**WHAT IS NEEDED**
Each line of the data holding "Retorna" should be found and copied.

Saved data entries:
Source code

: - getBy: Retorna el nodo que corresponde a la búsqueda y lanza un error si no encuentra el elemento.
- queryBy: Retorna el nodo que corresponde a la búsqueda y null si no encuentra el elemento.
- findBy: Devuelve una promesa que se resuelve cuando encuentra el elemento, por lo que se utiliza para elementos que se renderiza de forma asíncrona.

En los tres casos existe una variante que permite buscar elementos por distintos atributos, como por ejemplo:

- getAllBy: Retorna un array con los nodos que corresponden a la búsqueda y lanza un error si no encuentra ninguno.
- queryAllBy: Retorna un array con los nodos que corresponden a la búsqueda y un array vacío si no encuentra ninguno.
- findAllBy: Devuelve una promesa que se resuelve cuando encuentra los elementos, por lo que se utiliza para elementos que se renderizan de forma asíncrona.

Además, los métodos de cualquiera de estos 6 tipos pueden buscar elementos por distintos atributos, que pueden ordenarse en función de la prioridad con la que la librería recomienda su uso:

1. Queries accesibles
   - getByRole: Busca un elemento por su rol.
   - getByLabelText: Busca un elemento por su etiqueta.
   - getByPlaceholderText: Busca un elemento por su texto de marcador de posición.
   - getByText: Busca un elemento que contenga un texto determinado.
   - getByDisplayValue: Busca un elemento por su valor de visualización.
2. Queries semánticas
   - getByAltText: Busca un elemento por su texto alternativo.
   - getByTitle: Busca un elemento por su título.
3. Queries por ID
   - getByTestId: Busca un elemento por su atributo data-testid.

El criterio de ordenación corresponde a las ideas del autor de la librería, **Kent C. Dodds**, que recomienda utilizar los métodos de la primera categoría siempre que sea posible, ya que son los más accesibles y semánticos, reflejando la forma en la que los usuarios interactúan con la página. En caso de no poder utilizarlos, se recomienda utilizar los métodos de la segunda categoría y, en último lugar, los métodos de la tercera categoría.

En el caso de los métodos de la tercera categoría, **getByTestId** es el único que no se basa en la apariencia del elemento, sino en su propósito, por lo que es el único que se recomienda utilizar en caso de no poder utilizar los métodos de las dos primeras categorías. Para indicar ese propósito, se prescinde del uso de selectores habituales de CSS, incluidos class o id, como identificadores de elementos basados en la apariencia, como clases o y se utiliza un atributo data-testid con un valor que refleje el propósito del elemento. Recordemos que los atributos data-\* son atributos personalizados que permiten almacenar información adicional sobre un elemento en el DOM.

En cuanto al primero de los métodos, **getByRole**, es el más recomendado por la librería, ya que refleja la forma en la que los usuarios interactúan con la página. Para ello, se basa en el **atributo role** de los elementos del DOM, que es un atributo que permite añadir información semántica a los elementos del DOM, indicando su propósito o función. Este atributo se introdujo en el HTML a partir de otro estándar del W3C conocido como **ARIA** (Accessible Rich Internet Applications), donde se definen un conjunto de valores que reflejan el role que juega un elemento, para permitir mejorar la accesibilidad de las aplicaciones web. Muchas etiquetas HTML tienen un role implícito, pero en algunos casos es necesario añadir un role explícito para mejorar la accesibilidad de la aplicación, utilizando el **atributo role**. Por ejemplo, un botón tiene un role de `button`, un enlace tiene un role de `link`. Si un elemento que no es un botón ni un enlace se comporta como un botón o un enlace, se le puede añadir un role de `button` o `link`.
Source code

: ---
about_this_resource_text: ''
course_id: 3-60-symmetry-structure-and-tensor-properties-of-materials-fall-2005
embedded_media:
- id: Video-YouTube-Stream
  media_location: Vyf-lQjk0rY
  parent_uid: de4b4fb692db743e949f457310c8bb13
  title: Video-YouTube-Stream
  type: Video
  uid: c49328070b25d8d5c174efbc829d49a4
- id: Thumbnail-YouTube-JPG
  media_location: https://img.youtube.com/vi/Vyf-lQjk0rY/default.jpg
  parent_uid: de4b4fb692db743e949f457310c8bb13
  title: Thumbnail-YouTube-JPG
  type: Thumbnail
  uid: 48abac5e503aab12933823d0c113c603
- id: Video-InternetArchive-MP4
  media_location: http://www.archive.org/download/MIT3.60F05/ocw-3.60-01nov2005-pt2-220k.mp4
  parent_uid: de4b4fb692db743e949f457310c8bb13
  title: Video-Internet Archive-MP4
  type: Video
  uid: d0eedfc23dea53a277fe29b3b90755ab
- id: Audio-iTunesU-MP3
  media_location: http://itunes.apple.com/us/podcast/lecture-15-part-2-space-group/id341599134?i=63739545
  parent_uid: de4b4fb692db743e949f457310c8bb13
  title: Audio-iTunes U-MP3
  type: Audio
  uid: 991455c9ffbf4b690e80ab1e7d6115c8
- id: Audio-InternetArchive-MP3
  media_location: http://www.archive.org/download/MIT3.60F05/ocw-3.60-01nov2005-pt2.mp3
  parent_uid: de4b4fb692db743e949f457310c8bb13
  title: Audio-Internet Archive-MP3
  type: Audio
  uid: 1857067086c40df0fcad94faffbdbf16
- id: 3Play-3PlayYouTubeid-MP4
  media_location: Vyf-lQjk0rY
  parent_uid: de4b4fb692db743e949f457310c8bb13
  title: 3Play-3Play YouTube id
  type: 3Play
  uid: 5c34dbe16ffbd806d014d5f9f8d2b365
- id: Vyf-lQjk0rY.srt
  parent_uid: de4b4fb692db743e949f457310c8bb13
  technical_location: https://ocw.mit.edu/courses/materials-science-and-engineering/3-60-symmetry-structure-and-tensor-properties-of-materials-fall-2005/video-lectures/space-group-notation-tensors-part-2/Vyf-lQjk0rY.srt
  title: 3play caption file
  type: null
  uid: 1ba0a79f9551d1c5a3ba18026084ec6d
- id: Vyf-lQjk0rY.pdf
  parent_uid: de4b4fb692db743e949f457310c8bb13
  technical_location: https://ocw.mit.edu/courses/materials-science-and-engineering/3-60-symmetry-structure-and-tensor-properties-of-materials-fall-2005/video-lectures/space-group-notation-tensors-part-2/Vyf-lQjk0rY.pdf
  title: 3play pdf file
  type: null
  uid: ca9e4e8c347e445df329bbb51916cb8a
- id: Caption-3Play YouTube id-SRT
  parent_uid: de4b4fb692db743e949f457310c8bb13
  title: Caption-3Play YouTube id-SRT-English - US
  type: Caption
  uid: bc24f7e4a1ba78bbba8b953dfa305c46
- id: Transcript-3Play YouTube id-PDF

**EXPECTED ANSWER**
: - getBy: Retorna el nodo que corresponde a la búsqueda y lanza un error si no encuentra el elemento.
- queryBy: Retorna el nodo que corresponde a la búsqueda y null si no encuentra el elemento.
- getAllBy: Retorna un array con los nodos que corresponden a la búsqueda y lanza un error si no encuentra ninguno.
- queryAllBy: Retorna un array con los nodos que corresponden a la búsqueda y un array vacío si no encuentra ninguno.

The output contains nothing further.